Muscle regeneration is achieved by the interplay between adult stem cells, named muscle satellite cells (MuSCs), and other cellular types (i.e. macrophages and muscle interstitial cells) that participate in the orchestration of regeneration. Muscle niche derived and systemic cues contribute to regulate muscle homeostasis and functionality. In order to ensure optimal performance, it is critical that several properties of MuSCs are finely regulated and coordinated. Amongst these properties are survival, self-renewal, fine-tuning between exit from quiescence and proliferative expansion, and eventually commitment toward myogenic differentiation. All these processes are altered in the elderly leading to compromised muscle functionality.
Beyond the notion provided by parabiosis experiments that circulating systemic factors are able to restore muscle regeneration in aged mice, recent evidence supports the hypothesis that MuSCs are intrinsically defective in aged muscles. These new findings open the possibility to target this stem cell compartment to counteract functional decline of muscle during aging.
Research has provided evidence that constitutive activation of the p38 MAPK in aged MuSCs leads to a decline in their self-renewal and regenerative capacity. Partial pharmacological inhibition of p38 is sufficient to restore the ability of MuSCs to participate efficiently in muscle regeneration and to maintain the stem cell pool. Interestingly, an alteration of the FGF-2/FGFR1 axis was identified as a feature of aged MuSC dysfunction. Earlier authors suggest that increased activity of FGFR1 results in the disruption of MuSC quiescence in aged muscles, but recent work supports the hypothesis that FGF-2 increase in the aged niche is a compensatory response to the loss of function of FGFR1 activity observed in aged MuSCs.
Other recent work has demonstrated that geriatric MuSCs fail to support muscle regeneration and display defective activation. Serial transplantation experiments supported the conclusion that this defect is a cell intrinsic feature of geriatric MuSCs. The authors identify the master regulator of senescence p16INK4a as a key determinant responsible for a quiescence-senescence switch (a process named geroconversion) operating in geriatric MuSCs in coincidence with their impaired regenerative potential. Indeed, genetic inactivation of p16INK4a locus was sufficient to recover the cells from the senescence-associated cell cycle arrest and restore their self-renewal capacity, leading to the reconstitution of the stem cell pool after muscle damage. The novelty of this study relies on the finding that geriatric stem cells are associated with the progressive accumulation of DNA damage and senescence-associated markers that in turn contribute to the loss of reversible quiescence mediated by p16INK4a.

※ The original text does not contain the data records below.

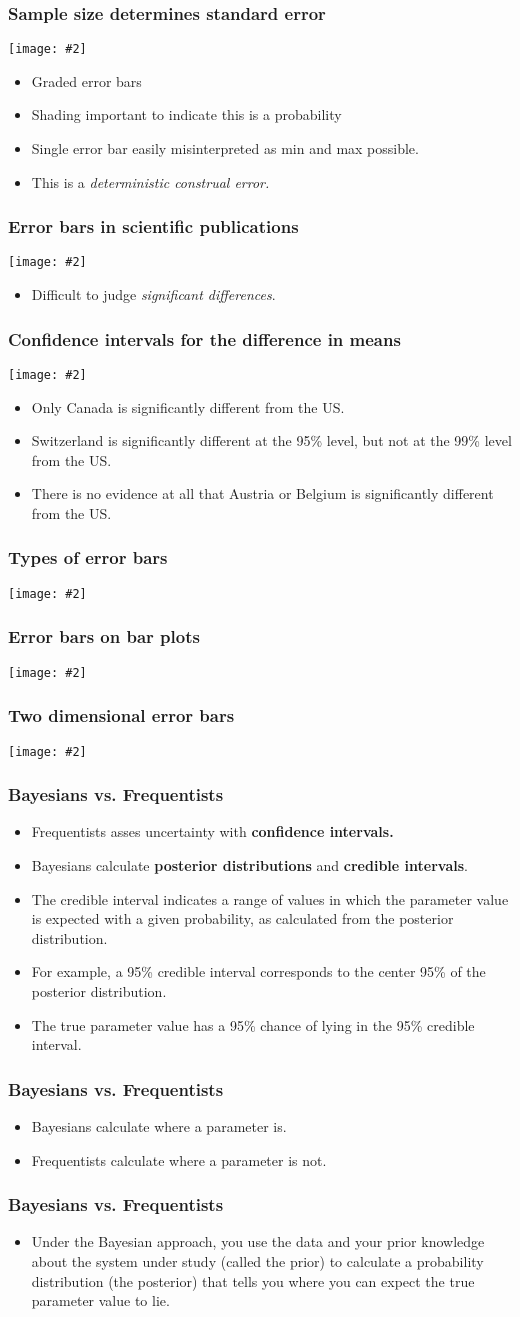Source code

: \documentclass{beamer}
\newcommand{\bi}{\begin{itemize}}
\newcommand{\li}{\item}
\newcommand{\ei}{\end{itemize}}
\newcommand{\fig}[2]{\centerline{\texttt{[image: \#2]}}}
\newcommand{\bfr}[1]{\begin{frame}[fragile]\frametitle{{ #1 }}}
\begin{document}
\bfr{Sample size determines standard error}
\fig{1}{cocoa-CI-vs-n-1.png}
\bi
\li Graded error bars
\li Shading important to indicate this is a probability
\li Single error bar easily misinterpreted as min and max possible.
\li This is a {\em deterministic construal error.}
\ei
\end{frame}

\bfr{Error bars in scientific publications}
\fig{1}{mean-chocolate-ratings-1.png}
\bi
\li Difficult to judge {\em significant differences}.
\ei
\end{frame}
\bfr{Confidence intervals for the difference in means}
\fig{1}{chocolate-ratings-contrasts-1.png}
\scriptsize
\bi
\li Only Canada is significantly different from the US.
\li Switzerland is  significantly different at the 95\% level, but not at the 99\% level from the US.
\li There is no evidence at all that Austria or Belgium is significantly different from the US.
\ei
\end{frame}

\bfr{Types of error bars}
\fig{1}{confidence-visualizations-1.png}
\end{frame}

\bfr{Error bars on bar plots}
\fig{1}{butterfat-bars-1.png}
\end{frame}

\bfr{Two dimensional error bars}
\fig{1}{median-age-income-1.png}
\end{frame}

\bfr{Bayesians vs. Frequentists}
\bi
\li Frequentists asses uncertainty with {\bf confidence intervals.}
\li Bayesians calculate {\bf posterior distributions} and {\bf credible intervals}.
\li The credible interval indicates a range of values in which the parameter value is expected with a given probability, as calculated from the posterior distribution.
\li For example, a 95\% credible interval corresponds to the center 95\% of the posterior distribution.
\li The true parameter value has a 95\% chance of lying in the 95\% credible interval.
\ei
\end{frame}

\bfr{Bayesians vs. Frequentists}
\bi
\li Bayesians calculate where a parameter is.
\li Frequentists calculate where a parameter is not.
\ei
\end{frame}

\bfr{Bayesians vs. Frequentists}
\bi
\li Under the Bayesian approach, you use the data and your prior knowledge about the system under study (called the prior) to calculate a probability distribution (the posterior) that tells you where you can expect the true parameter value to lie.
\ei
\end{frame}
\end{document}
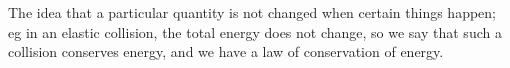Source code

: The idea that a particular quantity is not
changed when certain things happen; eg in an
elastic collision, the total energy does not
change, so we say that such a collision conserves
energy, and we have a law of conservation of
energy.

These studies demonstrate that in addition to the regenerative environment that profoundly affects the niche and stem cell function, there is another level of tissue homeostasis regulation that is intrinsic to adult stem cells. The cell autonomous functionality declines in the elderly due to de-regulated p38 signaling and accumulation of DNA damage and senescence-associated features. This evidence suggests new avenues to reverse the dysfunctional status of MuSCs from aged tissues. For instance, constitutive FGFR1 signaling can restore MuSCs asymmetric division and self-renewal, and pharmacological blockade of p38 signaling can promote MuSCs self-renewal and engraftment by silencing p16INK4a, thus reversing geroconversion and allowing MuSCs to support muscle regeneration.